__STUDY TEXT__.
::::

Getting Your Numbers Right
Improvement in your furniture store starts with two things: Awareness and desire. The awareness of how you’re performing against standards allows you to understand your strengths and weaknesses. It’s through the measurement against these standards, or metrics, that you can find gaps. Knowing your gaps and then having the desire to create a strategy and act upon an improvement plan is what separates average business managers from top business managers.
To assist furniture store retailers in improving their individual operations, and for the good of the industry in general, we are publishing the financial portion of our performance observations during 2017.
Over the course of this past year, I reviewed a wide range of operations through our consulting and performance groups’ activities. In doing so, I established a set of metrics that I think are excellent for benchmarking average and high performers.

::::

__SUPPLIED MATERIAL__.
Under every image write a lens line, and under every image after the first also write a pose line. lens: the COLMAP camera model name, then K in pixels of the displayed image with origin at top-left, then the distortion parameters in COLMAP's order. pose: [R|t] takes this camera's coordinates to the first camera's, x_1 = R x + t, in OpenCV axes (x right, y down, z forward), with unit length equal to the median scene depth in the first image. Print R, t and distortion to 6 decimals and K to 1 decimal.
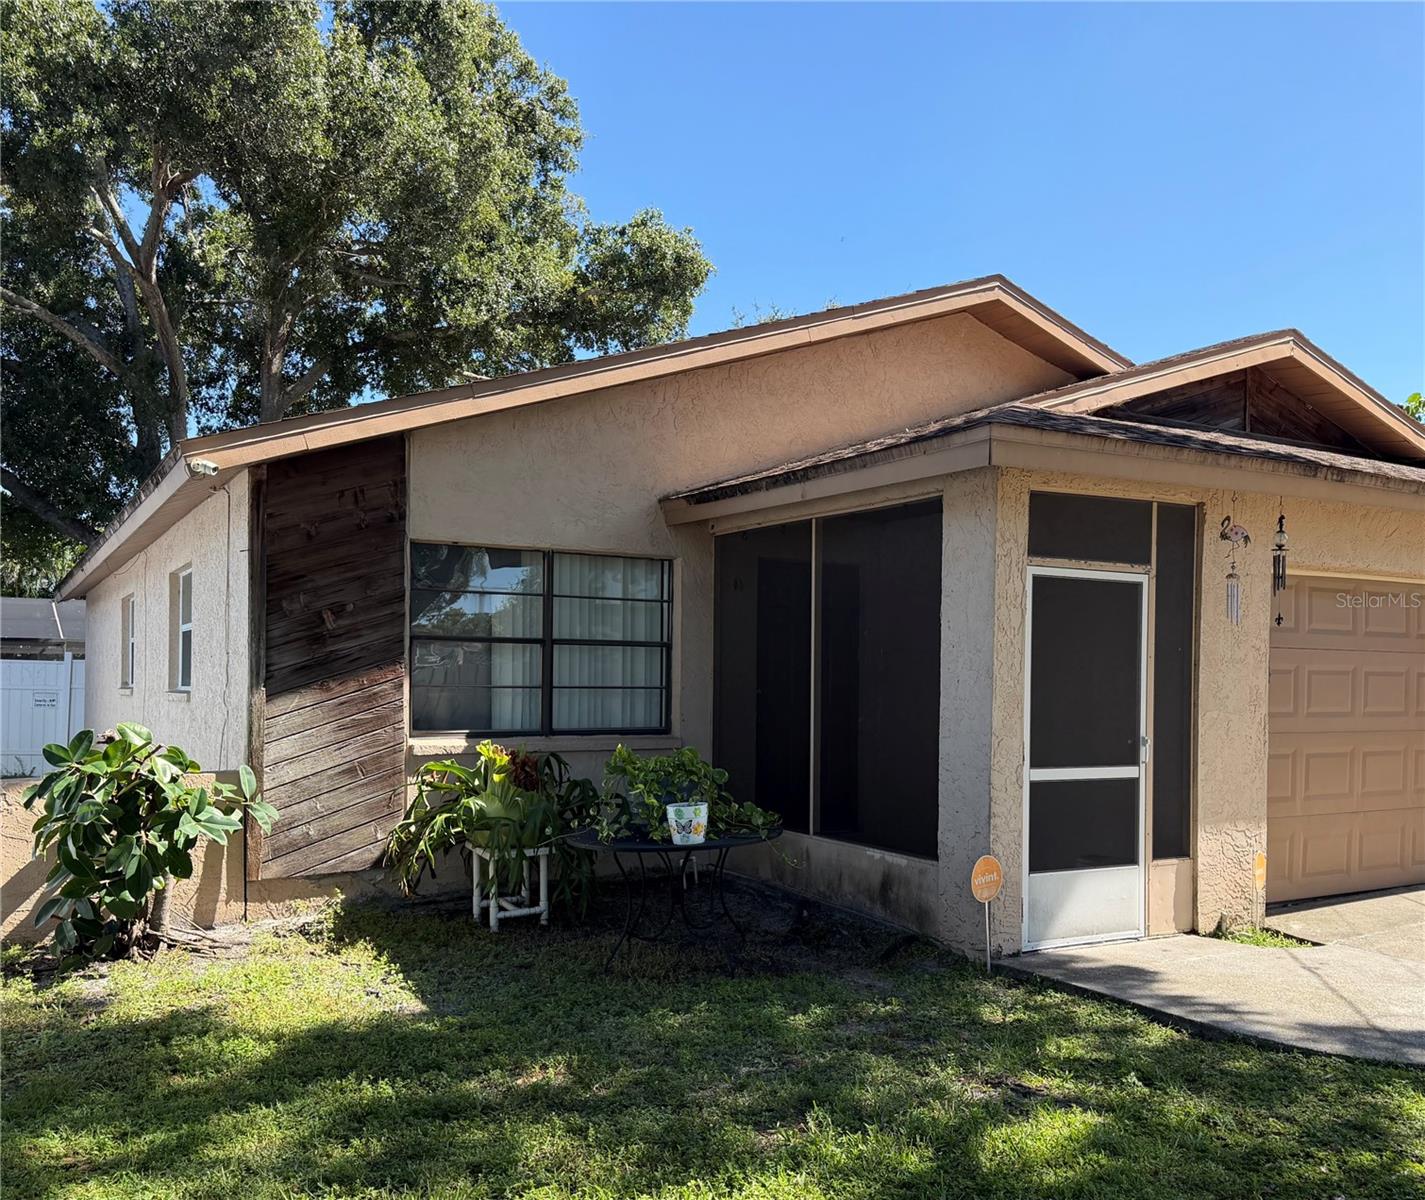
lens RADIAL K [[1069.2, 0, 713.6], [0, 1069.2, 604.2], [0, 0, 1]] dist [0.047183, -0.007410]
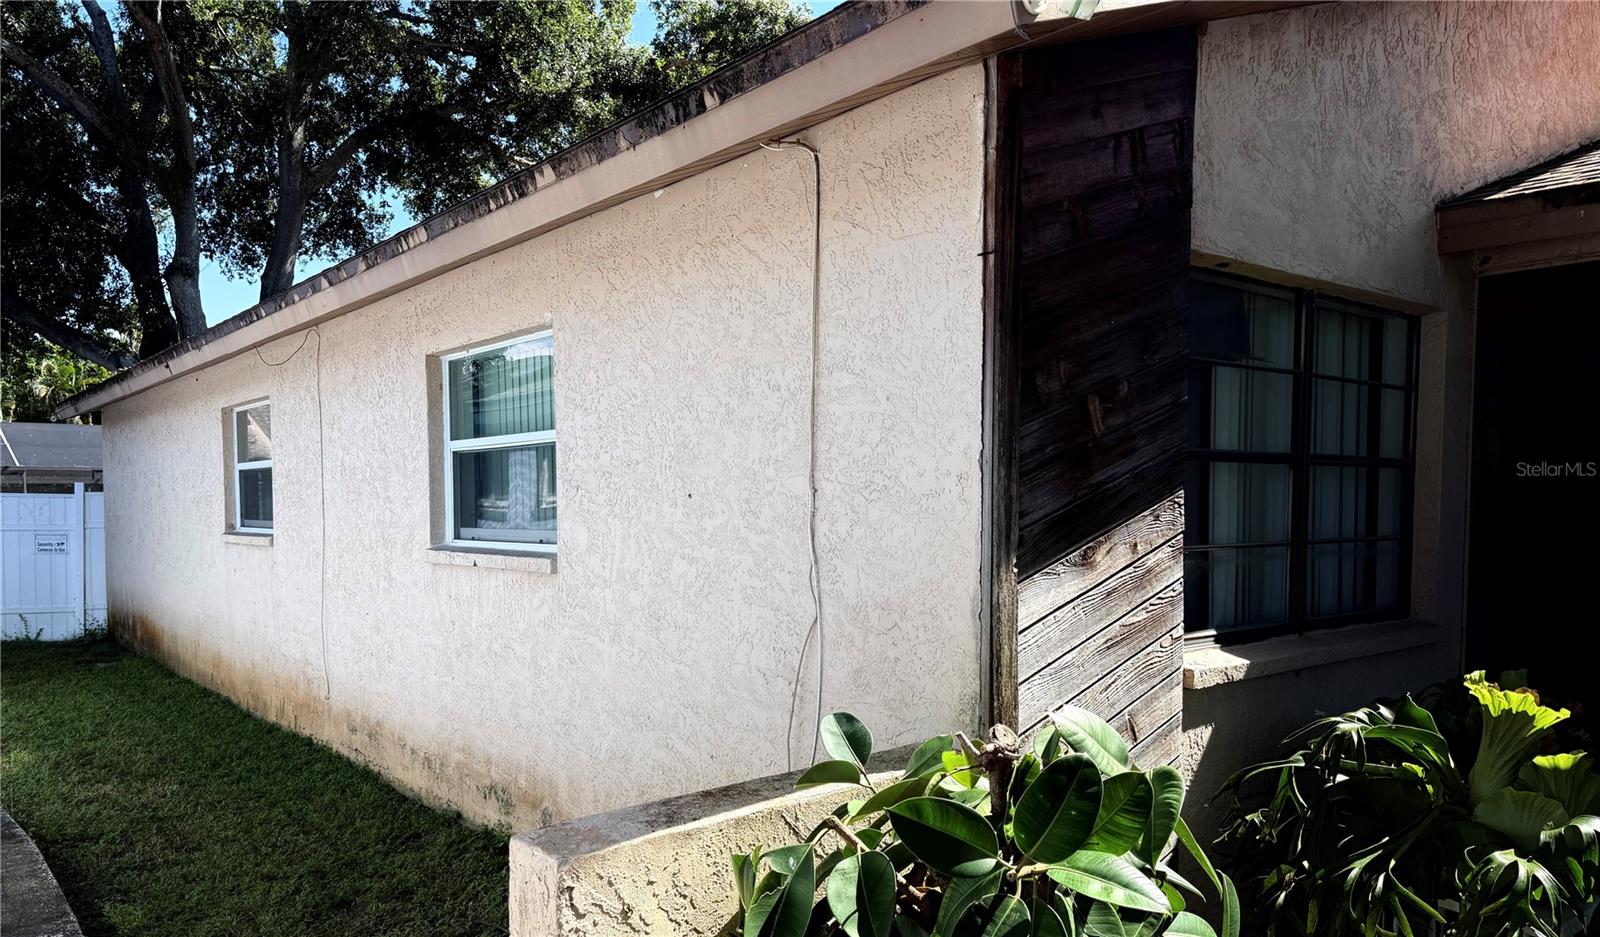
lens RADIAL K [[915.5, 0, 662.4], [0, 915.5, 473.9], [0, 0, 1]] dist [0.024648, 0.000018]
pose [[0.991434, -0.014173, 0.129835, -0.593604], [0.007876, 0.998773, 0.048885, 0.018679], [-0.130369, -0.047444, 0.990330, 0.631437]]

::::

__WHAT TO WORK ON__.
**1.** In the furniture store performance text, what two things does improvement in a store start with?
**2.** Write the next part of the furniture store performance text, picking up after its final sentence.

__WRITTEN RESPONSES__.
**1.** Awareness and desire.

**2.**
Below are the Profit and Loss (P&L) percentages observed during this time, and I follow it with my interpretation. These numbers are broken down by what is the commonly accepted P&L format among industry retailers, and the observations are expressed in three columns. The first two columns produce P&L’s averages, and the third is used to show the top percentages in select metrics. These are the three column groupings:
- Average performers
- Average of double-digit profit club (net income before tax) performers
- Average of top-tier performer for each metric (top ten-percenter suggestion)
The observations are expressed in terms of percentages of total retail sales volume. This allows for operations of different sizes to compare themselves using a “common size” format. For the purposes of compatibility, we excluded electronics and appliances merchandise from the metrics.
Financial Metric Interpretation:
So what do all these numbers mean to you and your business? Here are a few thoughts on how you can boost your bottom line.
Separating the percent of warranty and protection sales with respect to merchandise sales is now the accepted way of producing a P&L in the furniture store industry. This is due to the massive importance of increasing the proportion of warranty sales. They are typically the highest gross margin product that a furniture store retailer sells.
The range of average and double-digit operations in percent of warranty sales to total sales: 3.73 percent and 3.43 percent.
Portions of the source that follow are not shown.